**BRIEF**
Pull every line holding the string "WordCount" from the records below.

**DATASET RECORDS**
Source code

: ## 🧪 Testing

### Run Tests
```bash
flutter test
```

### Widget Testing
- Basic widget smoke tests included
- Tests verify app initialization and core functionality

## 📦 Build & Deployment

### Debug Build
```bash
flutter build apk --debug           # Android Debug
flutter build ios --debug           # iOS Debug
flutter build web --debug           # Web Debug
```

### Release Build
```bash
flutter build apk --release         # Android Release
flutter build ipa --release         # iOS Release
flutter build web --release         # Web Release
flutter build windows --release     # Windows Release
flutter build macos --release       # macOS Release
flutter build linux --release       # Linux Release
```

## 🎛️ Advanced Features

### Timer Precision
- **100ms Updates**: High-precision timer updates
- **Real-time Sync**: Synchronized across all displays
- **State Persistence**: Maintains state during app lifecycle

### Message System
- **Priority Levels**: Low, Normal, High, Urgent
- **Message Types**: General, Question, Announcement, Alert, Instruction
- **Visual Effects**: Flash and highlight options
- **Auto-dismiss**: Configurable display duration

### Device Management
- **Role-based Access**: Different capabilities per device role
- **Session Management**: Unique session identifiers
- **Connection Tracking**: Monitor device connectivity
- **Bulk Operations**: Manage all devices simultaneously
==
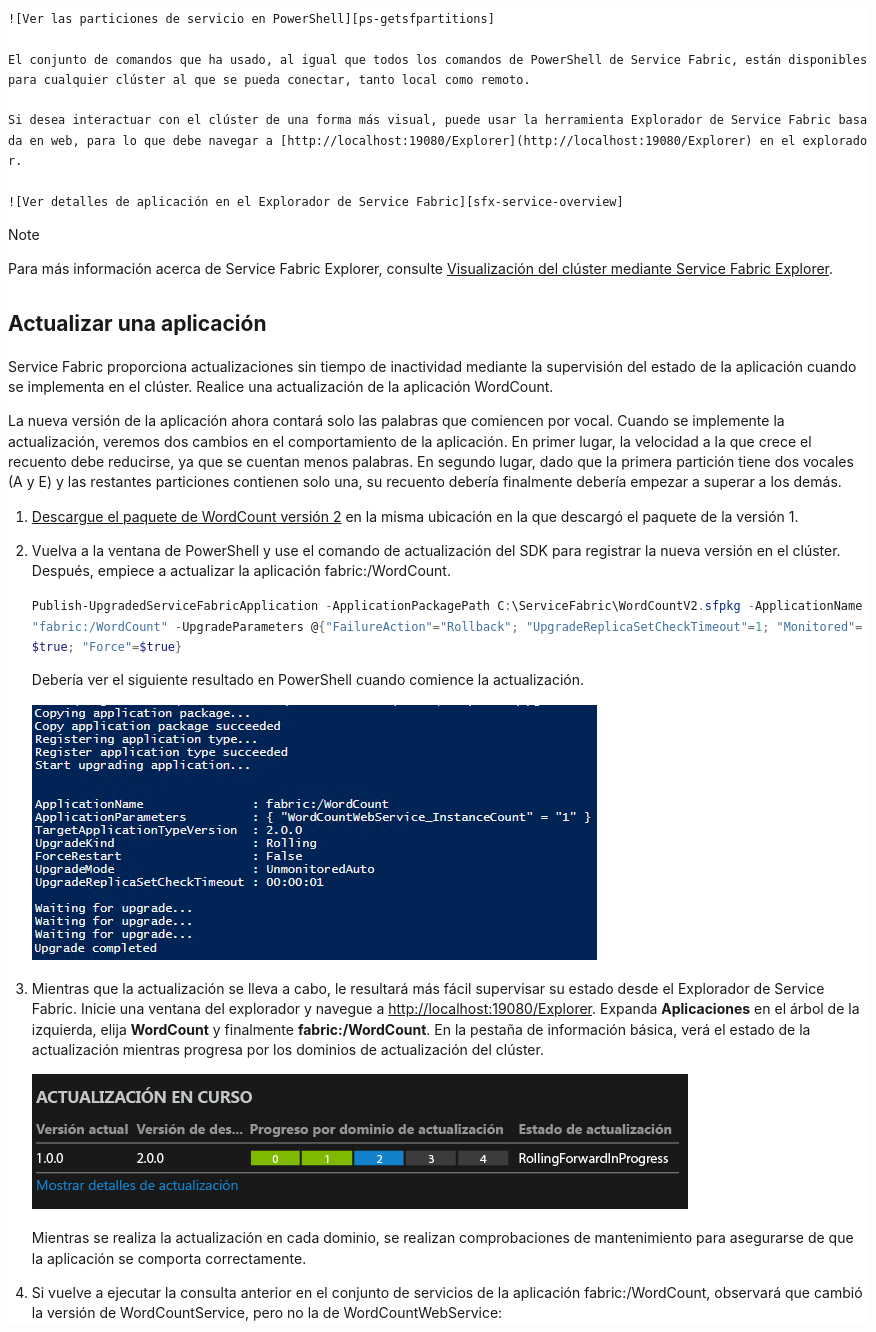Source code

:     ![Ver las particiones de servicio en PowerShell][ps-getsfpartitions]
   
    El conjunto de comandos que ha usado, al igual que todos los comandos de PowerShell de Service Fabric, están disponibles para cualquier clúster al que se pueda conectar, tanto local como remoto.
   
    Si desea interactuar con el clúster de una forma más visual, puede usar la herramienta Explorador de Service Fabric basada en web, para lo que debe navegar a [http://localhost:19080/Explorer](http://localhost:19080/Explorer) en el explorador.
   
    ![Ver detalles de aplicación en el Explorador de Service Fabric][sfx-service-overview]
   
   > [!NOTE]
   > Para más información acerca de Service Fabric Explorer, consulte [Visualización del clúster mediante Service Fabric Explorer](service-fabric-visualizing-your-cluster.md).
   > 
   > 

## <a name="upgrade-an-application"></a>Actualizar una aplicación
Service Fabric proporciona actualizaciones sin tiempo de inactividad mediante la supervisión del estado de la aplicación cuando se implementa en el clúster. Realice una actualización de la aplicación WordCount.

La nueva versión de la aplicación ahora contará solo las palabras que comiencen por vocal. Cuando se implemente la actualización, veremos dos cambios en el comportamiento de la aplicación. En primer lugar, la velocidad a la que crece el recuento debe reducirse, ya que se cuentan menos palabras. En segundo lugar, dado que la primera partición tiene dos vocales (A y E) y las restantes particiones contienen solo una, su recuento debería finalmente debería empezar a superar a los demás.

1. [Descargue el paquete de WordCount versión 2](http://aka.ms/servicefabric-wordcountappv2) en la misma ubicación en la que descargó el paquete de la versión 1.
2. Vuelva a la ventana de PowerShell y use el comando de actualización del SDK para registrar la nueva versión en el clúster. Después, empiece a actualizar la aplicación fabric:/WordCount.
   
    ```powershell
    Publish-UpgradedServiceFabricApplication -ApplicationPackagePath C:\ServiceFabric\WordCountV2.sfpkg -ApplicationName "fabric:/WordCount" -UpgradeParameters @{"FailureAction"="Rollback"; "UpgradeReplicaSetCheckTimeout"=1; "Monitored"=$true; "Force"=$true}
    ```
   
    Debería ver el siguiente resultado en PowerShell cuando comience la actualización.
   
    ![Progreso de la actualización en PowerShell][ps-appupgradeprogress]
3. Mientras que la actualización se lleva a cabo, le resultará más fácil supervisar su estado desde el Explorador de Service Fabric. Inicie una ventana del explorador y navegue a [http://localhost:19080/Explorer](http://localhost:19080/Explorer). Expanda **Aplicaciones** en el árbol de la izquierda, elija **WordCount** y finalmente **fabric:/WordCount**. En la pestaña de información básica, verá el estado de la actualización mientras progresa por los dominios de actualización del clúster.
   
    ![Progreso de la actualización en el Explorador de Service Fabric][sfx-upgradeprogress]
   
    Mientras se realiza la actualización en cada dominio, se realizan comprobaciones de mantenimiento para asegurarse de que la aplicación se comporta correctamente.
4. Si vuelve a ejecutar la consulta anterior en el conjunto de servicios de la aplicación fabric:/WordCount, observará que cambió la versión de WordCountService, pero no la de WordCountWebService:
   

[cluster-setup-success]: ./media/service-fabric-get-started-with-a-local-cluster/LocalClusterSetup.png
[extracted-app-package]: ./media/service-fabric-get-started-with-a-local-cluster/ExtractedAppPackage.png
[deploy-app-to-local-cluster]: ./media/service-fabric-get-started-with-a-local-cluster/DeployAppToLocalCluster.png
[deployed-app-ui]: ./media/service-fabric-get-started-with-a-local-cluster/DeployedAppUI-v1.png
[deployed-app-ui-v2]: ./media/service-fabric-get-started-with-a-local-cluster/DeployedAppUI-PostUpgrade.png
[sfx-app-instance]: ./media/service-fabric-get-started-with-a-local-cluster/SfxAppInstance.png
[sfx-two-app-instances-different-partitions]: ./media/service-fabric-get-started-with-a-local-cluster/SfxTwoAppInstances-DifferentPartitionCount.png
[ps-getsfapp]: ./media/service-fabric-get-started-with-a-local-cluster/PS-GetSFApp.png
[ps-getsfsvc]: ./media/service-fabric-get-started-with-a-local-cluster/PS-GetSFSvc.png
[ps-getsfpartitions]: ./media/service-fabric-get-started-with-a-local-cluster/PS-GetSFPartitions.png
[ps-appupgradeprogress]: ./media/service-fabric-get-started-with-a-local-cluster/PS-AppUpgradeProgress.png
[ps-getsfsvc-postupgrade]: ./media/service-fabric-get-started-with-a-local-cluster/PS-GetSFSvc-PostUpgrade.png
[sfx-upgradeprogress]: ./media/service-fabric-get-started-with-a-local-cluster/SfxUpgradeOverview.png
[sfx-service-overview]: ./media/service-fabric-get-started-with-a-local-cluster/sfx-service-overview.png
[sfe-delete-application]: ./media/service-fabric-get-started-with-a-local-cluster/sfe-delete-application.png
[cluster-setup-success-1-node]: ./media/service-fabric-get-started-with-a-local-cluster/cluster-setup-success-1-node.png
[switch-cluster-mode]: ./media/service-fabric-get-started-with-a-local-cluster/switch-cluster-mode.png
---
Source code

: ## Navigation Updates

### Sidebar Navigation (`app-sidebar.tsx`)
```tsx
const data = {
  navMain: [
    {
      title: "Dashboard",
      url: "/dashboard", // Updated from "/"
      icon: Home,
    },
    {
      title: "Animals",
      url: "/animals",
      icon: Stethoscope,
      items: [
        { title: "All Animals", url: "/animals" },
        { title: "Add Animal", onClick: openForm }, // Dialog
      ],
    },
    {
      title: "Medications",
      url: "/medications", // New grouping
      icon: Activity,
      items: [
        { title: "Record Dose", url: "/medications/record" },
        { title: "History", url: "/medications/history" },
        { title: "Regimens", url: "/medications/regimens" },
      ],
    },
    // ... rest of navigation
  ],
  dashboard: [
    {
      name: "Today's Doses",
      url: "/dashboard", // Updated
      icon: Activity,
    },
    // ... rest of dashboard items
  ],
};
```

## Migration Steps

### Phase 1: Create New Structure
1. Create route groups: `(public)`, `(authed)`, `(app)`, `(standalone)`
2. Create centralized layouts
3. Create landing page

**WRITTEN RESPONSE**
Service Fabric proporciona actualizaciones sin tiempo de inactividad mediante la supervisión del estado de la aplicación cuando se implementa en el clúster. Realice una actualización de la aplicación WordCount.
1. [Descargue el paquete de WordCount versión 2](http://aka.ms/servicefabric-wordcountappv2) en la misma ubicación en la que descargó el paquete de la versión 1.
2. Vuelva a la ventana de PowerShell y use el comando de actualización del SDK para registrar la nueva versión en el clúster. Después, empiece a actualizar la aplicación fabric:/WordCount.
    Publish-UpgradedServiceFabricApplication -ApplicationPackagePath C:\ServiceFabric\WordCountV2.sfpkg -ApplicationName "fabric:/WordCount" -UpgradeParameters @{"FailureAction"="Rollback"; "UpgradeReplicaSetCheckTimeout"=1; "Monitored"=$true; "Force"=$true}
3. Mientras que la actualización se lleva a cabo, le resultará más fácil supervisar su estado desde el Explorador de Service Fabric. Inicie una ventana del explorador y navegue a [http://localhost:19080/Explorer](http://localhost:19080/Explorer). Expanda **Aplicaciones** en el árbol de la izquierda, elija **WordCount** y finalmente **fabric:/WordCount**. En la pestaña de información básica, verá el estado de la actualización mientras progresa por los dominios de actualización del clúster.
4. Si vuelve a ejecutar la consulta anterior en el conjunto de servicios de la aplicación fabric:/WordCount, observará que cambió la versión de WordCountService, pero no la de WordCountWebService:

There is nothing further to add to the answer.